__INSTRUCTIONS TO FOLLOW__. The lines from the top of the material below through the line containing "0BX | Prior Notification Not Required/No Obj |" are to be printed exactly, with pictures omitted.

START RAW DATA

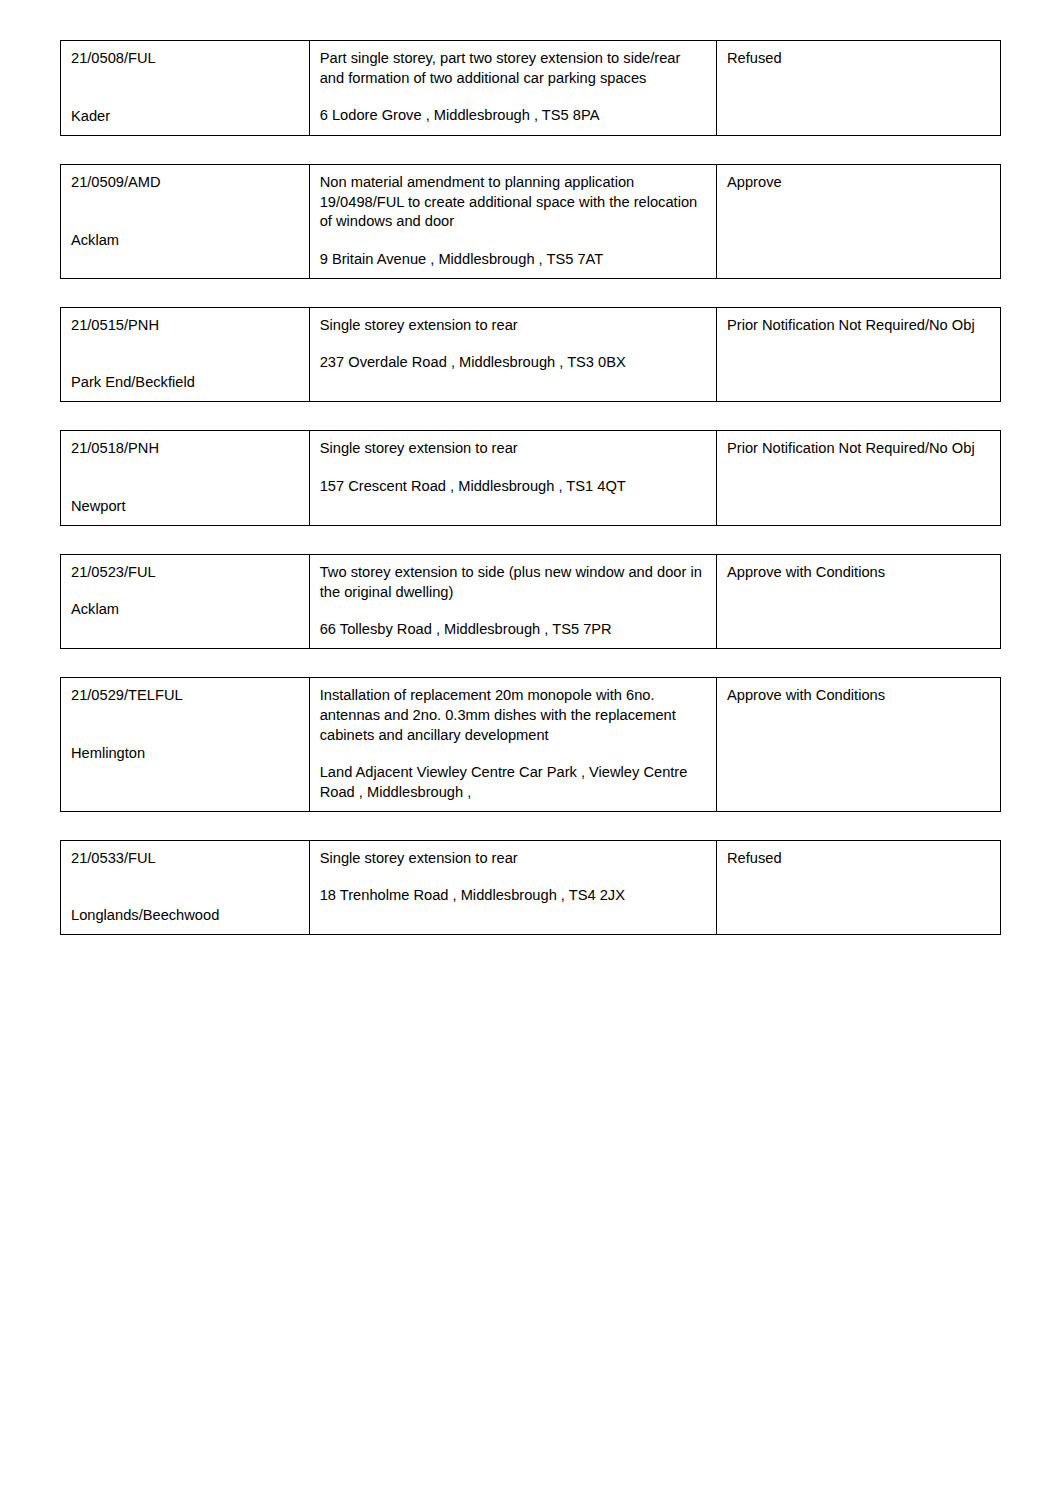| 21/0508/FUL Kader | Part single storey, part two storey extension to side/rear and formation of two additional car parking spaces 6 Lodore Grove , Middlesbrough , TS5 8PA | Refused |
| 21/0509/AMD Acklam | Non material amendment to planning application 19/0498/FUL to create additional space with the relocation of windows and door 9 Britain Avenue , Middlesbrough , TS5 7AT | Approve |
| 21/0515/PNH Park End/Beckfield | Single storey extension to rear 237 Overdale Road , Middlesbrough , TS3 0BX | Prior Notification Not Required/No Obj |
| 21/0518/PNH Newport | Single storey extension to rear 157 Crescent Road , Middlesbrough , TS1 4QT | Prior Notification Not Required/No Obj |
| 21/0523/FUL Acklam | Two storey extension to side (plus new window and door in the original dwelling) 66 Tollesby Road , Middlesbrough , TS5 7PR | Approve with Conditions |
| 21/0529/TELFUL Hemlington | Installation of replacement 20m monopole with 6no. antennas and 2no. 0.3mm dishes with the replacement cabinets and ancillary development Land Adjacent Viewley Centre Car Park , Viewley Centre Road , Middlesbrough , | Approve with Conditions |
| 21/0533/FUL Longlands/Beechwood | Single storey extension to rear 18 Trenholme Road , Middlesbrough , TS4 2JX | Refused |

END RAW DATA

__OUTPUT OF THE EXERCISE__.
| 21/0508/FUL Kader | Part single storey, part two storey extension to side/rear and formation of two additional car parking spaces 6 Lodore Grove , Middlesbrough , TS5 8PA | Refused |
| 21/0509/AMD Acklam | Non material amendment to planning application 19/0498/FUL to create additional space with the relocation of windows and door 9 Britain Avenue , Middlesbrough , TS5 7AT | Approve |
| 21/0515/PNH Park End/Beckfield | Single storey extension to rear 237 Overdale Road , Middlesbrough , TS3 0BX | Prior Notification Not Required/No Obj |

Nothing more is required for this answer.